* _Transcribed page text_
* * *

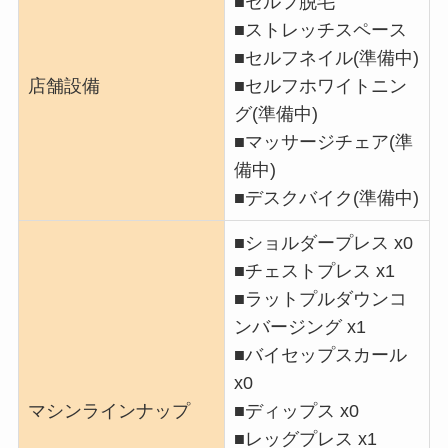
■セルフ脱毛
■ストレッチスペース
■セルフネイル(準備中)
店舗設備
■セルフホワイトニン
グ(準備中)
■マッサージチェア(準
備中)
■デスクバイク(準備中)
■ショルダープレス x0
■チェストプレス x1
■ラットプルダウンコ
ンバージング x1
■バイセップスカール
x0
マシンラインナップ
■ディップス x0
■レッグプレス x1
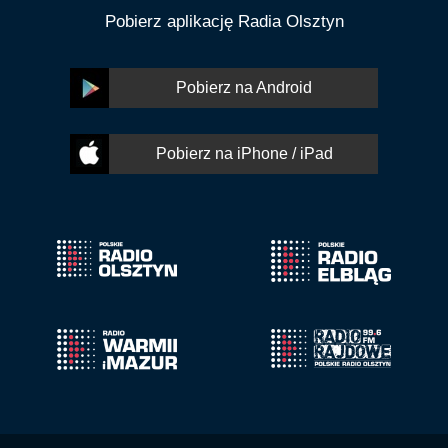
Pobierz aplikację Radia Olsztyn
Pobierz na Android
Pobierz na iPhone / iPad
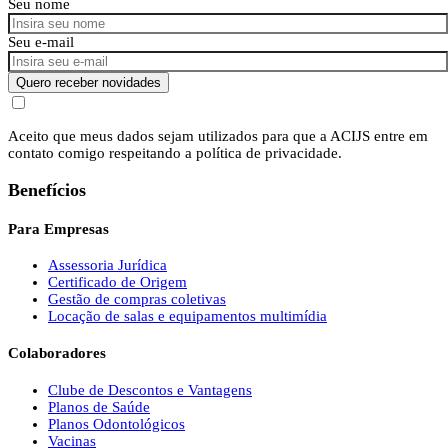
Seu nome
Seu e-mail
Quero receber novidades
Aceito que meus dados sejam utilizados para que a ACIJS entre em
contato comigo respeitando a política de privacidade.
Benefícios
Para Empresas
Assessoria Jurídica
Certificado de Origem
Gestão de compras coletivas
Locação de salas e equipamentos multimídia
Colaboradores
Clube de Descontos e Vantagens
Planos de Saúde
Planos Odontológicos
Vacinas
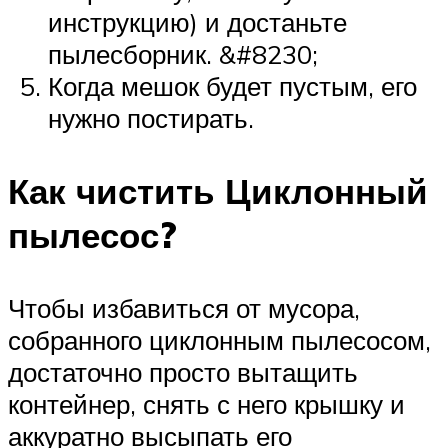
инструкцию) и достаньте
пылесборник. &#8230;
Когда мешок будет пустым, его
нужно постирать.
Как чистить Циклонный
пылесос?
Чтобы избавиться от мусора,
собранного циклонным пылесосом,
достаточно просто вытащить
контейнер, снять с него крышку и
аккуратно высыпать его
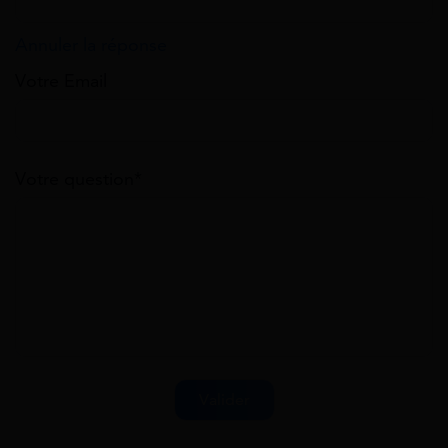
Annuler la réponse
Votre Email
Votre question*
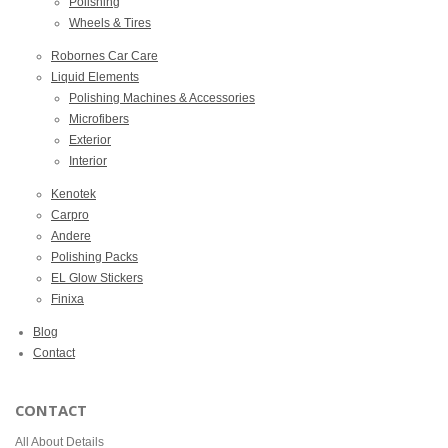
Polishing
Wheels & Tires
Robornes Car Care
Liquid Elements
Polishing Machines & Accessories
Microfibers
Exterior
Interior
Kenotek
Carpro
Andere
Polishing Packs
EL Glow Stickers
Finixa
Blog
Contact
CONTACT
All About Details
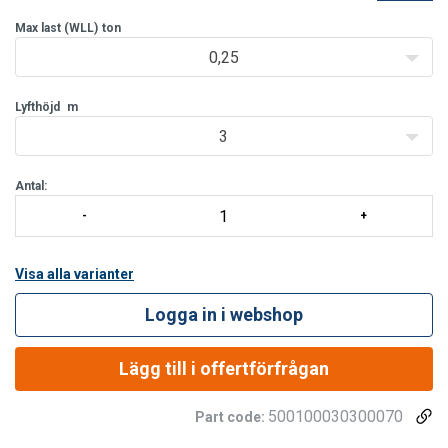
POWERTEX snabblyftblock är kompakt konstruerad vilket innebär
låg bygghöjd och låg egenvikt. Blocket är försett med säker och
Max last (WLL)
ton
välskyddad automatisk lasttrycksbroms. Kätting behandlad med
0,25
COROLIM® ko
Lyfthöjd
m
3
Antal:
Visa alla varianter
Logga in i webshop
Lägg till i offertförfrågan
500100030300070
Part code:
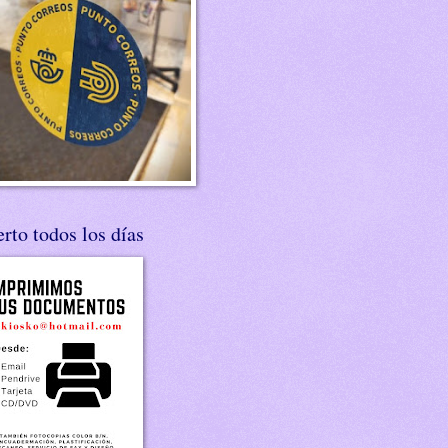
rto todos los días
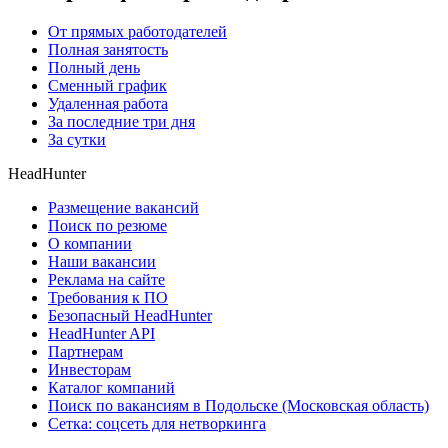
От прямых работодателей
Полная занятость
Полный день
Сменный график
Удаленная работа
За последние три дня
За сутки
HeadHunter
Размещение вакансий
Поиск по резюме
О компании
Наши вакансии
Реклама на сайте
Требования к ПО
Безопасный HeadHunter
HeadHunter API
Партнерам
Инвесторам
Каталог компаний
Поиск по вакансиям в Подольске (Московская область)
Сетка: соцсеть для нетворкинга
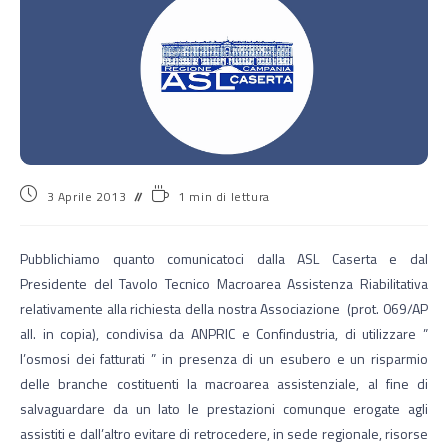
3 Aprile 2013
1 min di lettura
Pubblichiamo quanto comunicatoci dalla ASL Caserta e dal
Presidente del Tavolo Tecnico Macroarea Assistenza Riabilitativa
relativamente alla richiesta della nostra Associazione (prot. 069/AP
all. in copia), condivisa da ANPRIC e Confindustria, di utilizzare ”
l’osmosi dei fatturati ” in presenza di un esubero e un risparmio
delle branche costituenti la macroarea assistenziale, al fine di
salvaguardare da un lato le prestazioni comunque erogate agli
assistiti e dall’altro evitare di retrocedere, in sede regionale, risorse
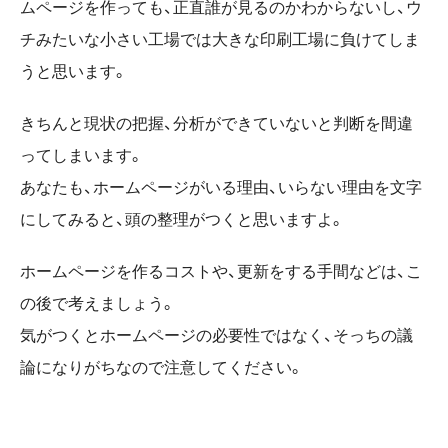
ムページを作っても、正直誰が見るのかわからないし、ウ
チみたいな小さい工場では大きな印刷工場に負けてしま
うと思います。
きちんと現状の把握、分析ができていないと判断を間違
ってしまいます。
あなたも、ホームページがいる理由、いらない理由を文字
にしてみると、頭の整理がつくと思いますよ。
ホームページを作るコストや、更新をする手間などは、こ
の後で考えましょう。
気がつくとホームページの必要性ではなく、そっちの議
論になりがちなので注意してください。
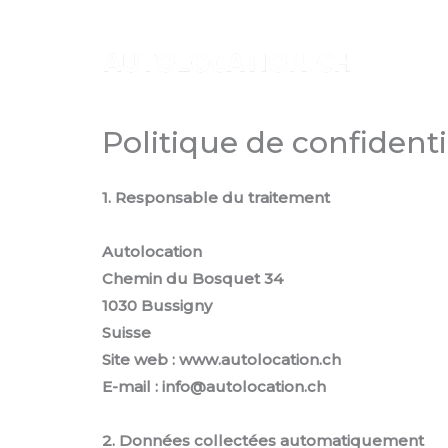
Aller
au
contenu
Politique de confidenti
1. Responsable du traitement
Autolocation
Chemin du Bosquet 34
1030 Bussigny
Suisse
Site web : www.autolocation.ch
E-mail : info@autolocation.ch
2. Données collectées automatiquement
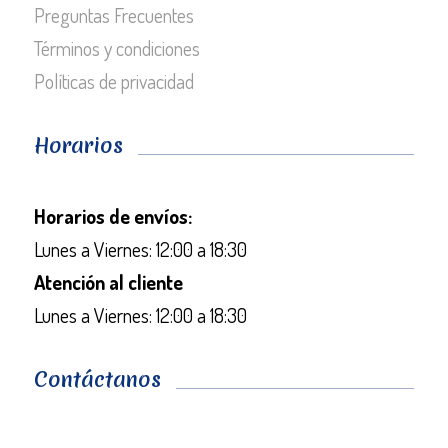
Preguntas Frecuentes
Términos y condiciones
Políticas de privacidad
Horarios
Horarios de envíos:
Lunes a Viernes: 12:00 a 18:30
Atención al cliente
Lunes a Viernes: 12:00 a 18:30
Contáctanos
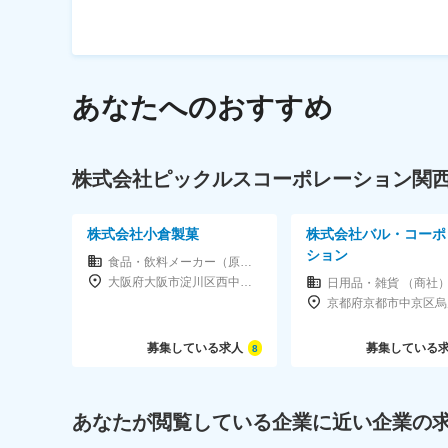
あなたへのおすすめ
株式会社ピックルスコーポレーション関
株式会社小倉製菓
株式会社バル・コーポ
ション
食品・飲料メーカー（原料含む）
大阪府大阪市淀川区西中島5-6-24大阪浜美屋ビル501
日用品・雑貨 （商社
募集している求人
募集している
8
あなたが閲覧している企業に近い企業の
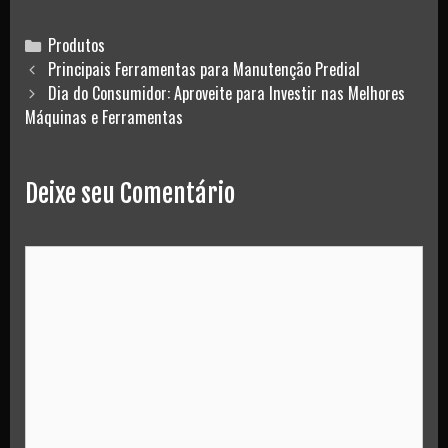
Categories
Produtos
Post
Principais Ferramentas para Manutenção Predial
navigation
Dia do Consumidor: Aproveite para Investir nas Melhores
Máquinas e Ferramentas
Deixe seu Comentário
Comment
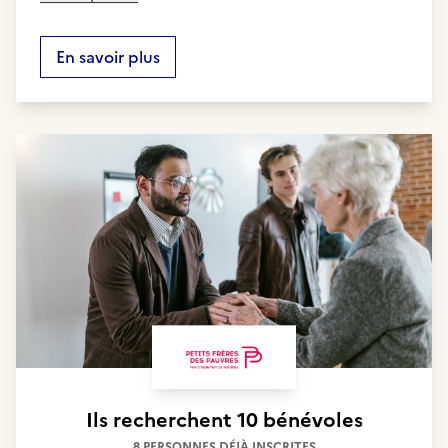
En savoir plus
Ils recherchent
10 bénévoles
8 PERSONNES DÉJÀ INSCRITES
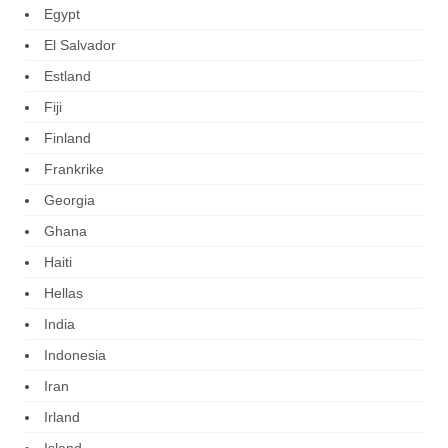
Egypt
El Salvador
Estland
Fiji
Finland
Frankrike
Georgia
Ghana
Haiti
Hellas
India
Indonesia
Iran
Irland
Island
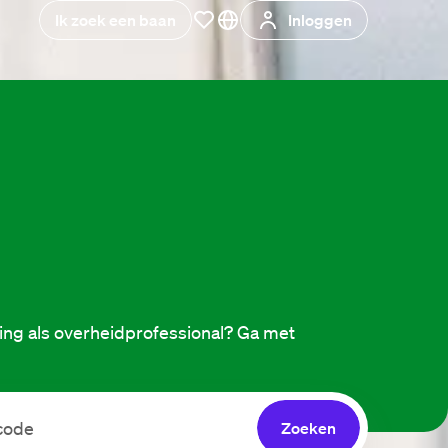
Ik zoek een baan
Inloggen
ing als overheidprofessional? Ga met 
Zoeken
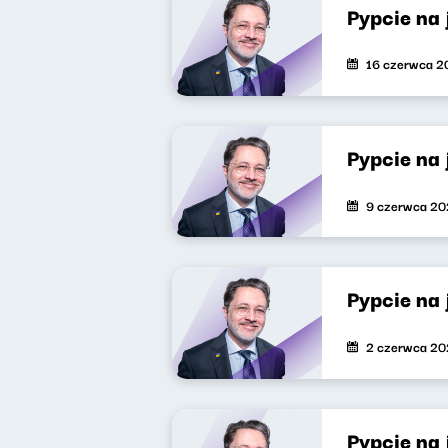
Pypcie na
16 czerwca 2
Pypcie na
9 czerwca 2
Pypcie na
2 czerwca 2
Pypcie na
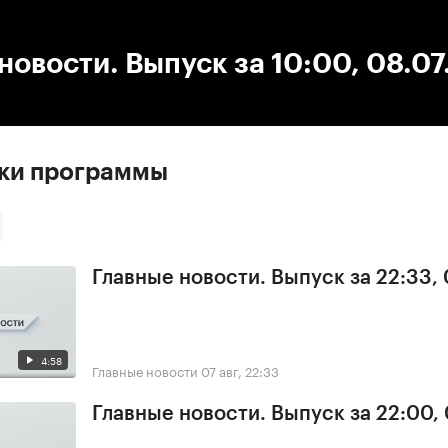
:00
/
00:00
новости. Выпуск за 10:00, 08.0
ски программы
Главные новости. Выпуск за 22:33,
4:58
Главные новости
07 авг, 22:33
Главные новости. Выпуск за 22:00,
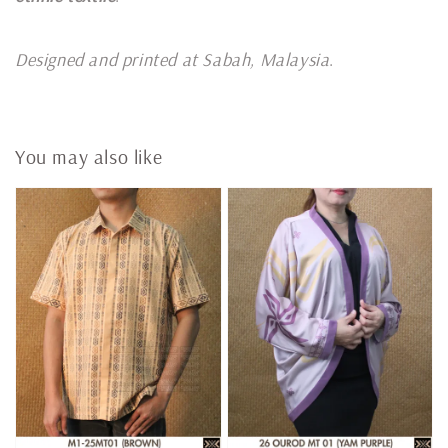
Designed and printed at Sabah, Malaysia
.
You may also like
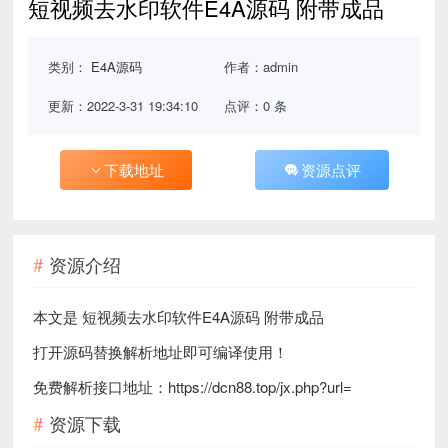
短视频去水印软件E4A源码 附带成品
类别：
E4A源码
作者：admin
更新：2022-3-31 19:34:10
点评：0 条
下载地址
资源点评
资源介绍
本文是 短视频去水印软件E4A源码 附带成品
打开源码替换解析地址即可编译使用！
免费解析接口地址：https://dcn88.top/jx.php?url=
资源下载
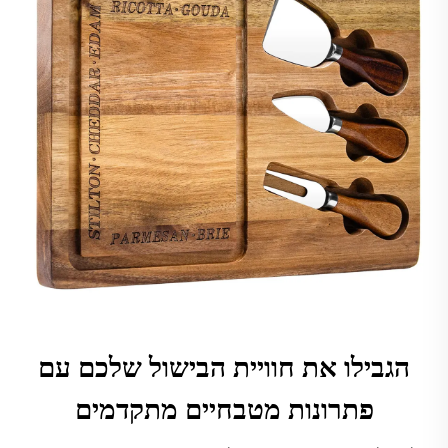
הגבילו את חוויית הבישול שלכם עם
פתרונות מטבחיים מתקדמים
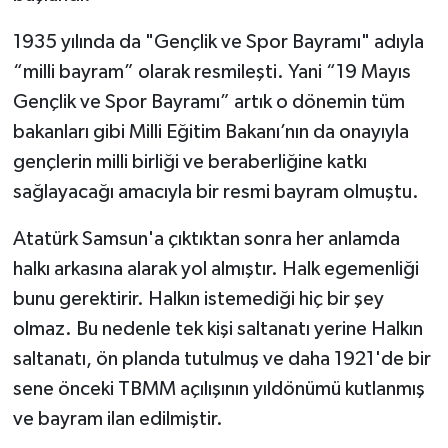
1935 yılında da "Gençlik ve Spor Bayramı" adıyla
“milli bayram” olarak resmileşti. Yani “19 Mayıs
Gençlik ve Spor Bayramı” artık o dönemin tüm
bakanları gibi Milli Eğitim Bakanı’nın da onayıyla
gençlerin milli birliği ve beraberliğine katkı
sağlayacağı amacıyla bir resmi bayram olmuştu.
Atatürk Samsun'a çıktıktan sonra her anlamda
halkı arkasına alarak yol almıştır. Halk egemenliği
bunu gerektirir. Halkın istemediği hiç bir şey
olmaz. Bu nedenle tek kişi saltanatı yerine Halkın
saltanatı, ön planda tutulmuş ve daha 1921'de bir
sene önceki TBMM açılışının yıldönümü kutlanmış
ve bayram ilan edilmiştir.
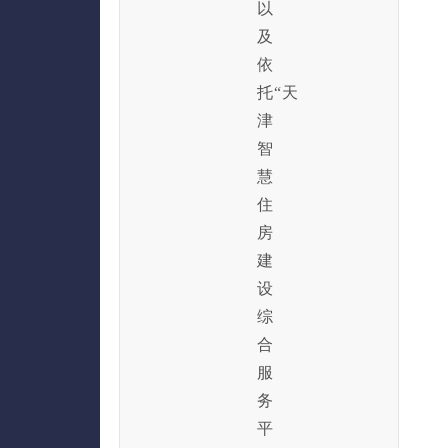
以
及
依
托“天
津
智
慧
住
房
建
设
综
合
服
务
平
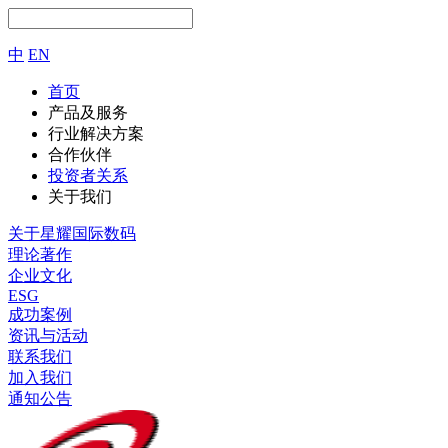
中
EN
首页
产品及服务
行业解决方案
合作伙伴
投资者关系
关于我们
关于星耀国际数码
理论著作
企业文化
ESG
成功案例
资讯与活动
联系我们
加入我们
通知公告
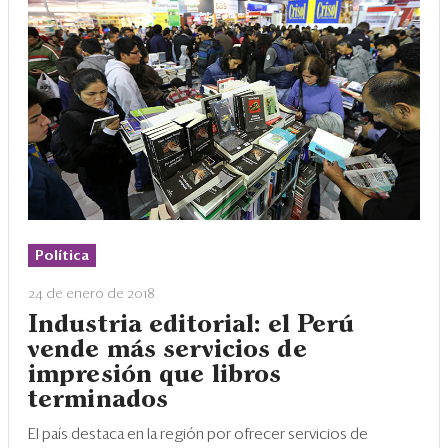
Política
24 de enero de 2018
Industria editorial: el Perú
vende más servicios de
impresión que libros
terminados
El país destaca en la región por ofrecer servicios de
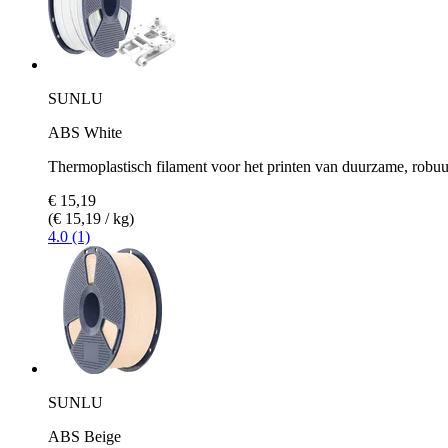
SUNLU
ABS White
Thermoplastisch filament voor het printen van duurzame, robu
€ 15,19
(€ 15,19 / kg)
4.0 (1)
SUNLU
ABS Beige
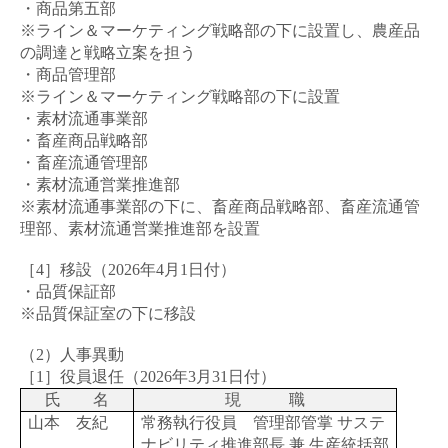
・商品第五部
※ライン＆マーケティング戦略部の下に設置し、農産品
の調達と戦略立案を担う
・商品管理部
※ライン＆マーケティング戦略部の下に設置
・素材流通事業部
・畜産商品戦略部
・畜産流通管理部
・素材流通営業推進部
※素材流通事業部の下に、畜産商品戦略部、畜産流通管
理部、素材流通営業推進部を設置
［4］移設（
2026
年
4
月
1
日付）
・品質保証部
※品質保証室の下に移設
（
2
）人事異動
［1］役員退任（
2026
年
3
月
31
日付）
氏 名
現 職
山本 友紀
常務執行役員 管理部管掌 サステ
ナビリティ推進部長 兼 生産統括部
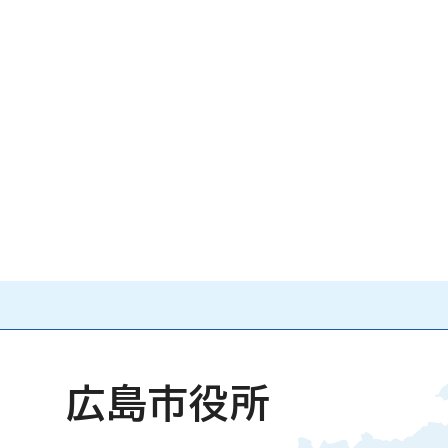
広島市役所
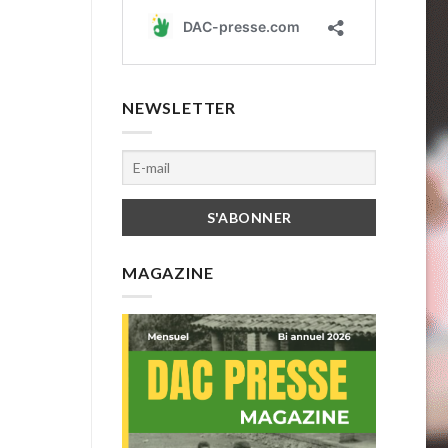
NEWSLETTER
MAGAZINE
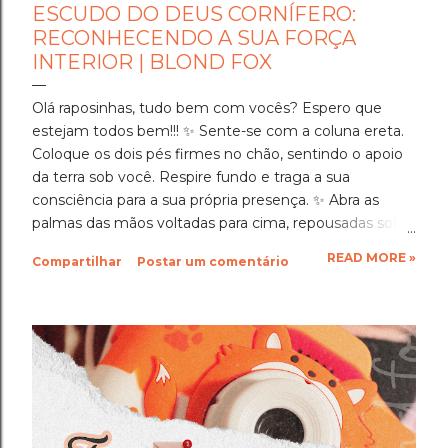
ESCUDO DO DEUS CORNÍFERO:
RECONHECENDO A SUA FORÇA
INTERIOR | BLOND FOX
Olá raposinhas, tudo bem com vocês? Espero que
estejam todos bem!!! ​✨️ Sente-se com a coluna ereta.
Coloque os dois pés firmes no chão, sentindo o apoio
da terra sob você. Respire fundo e traga a sua
consciência para a sua própria presença. ✨️ ​Abra as
palmas das mãos voltadas para cima, repousadas sobre
as coxas, e olhe para elas por um instante antes de
READ MORE »
Compartilhar
Postar um comentário
fechar os olhos. ​Veja a história gravada em cada linha
da sua pele. Lembre-se de cada hora em que você
sentou em silêncio para se dedicar, de cada escolha
consciente que fez e de cada momento de cansaço
em que, mesmo assim, você escolheu continuar.
Ninguém viu a totalidade da sua dedicação, mas o
Deus testemunhou. ​Neste segundo dia, o Deus
Cornífero, o guardião da coragem, o protetor da vida e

* * *

* _DIRECTIVE_
Count the lines above that contain the string "cada", treating uppercase and lowercase as different. Reply with the number alone.

* _REPLY_
4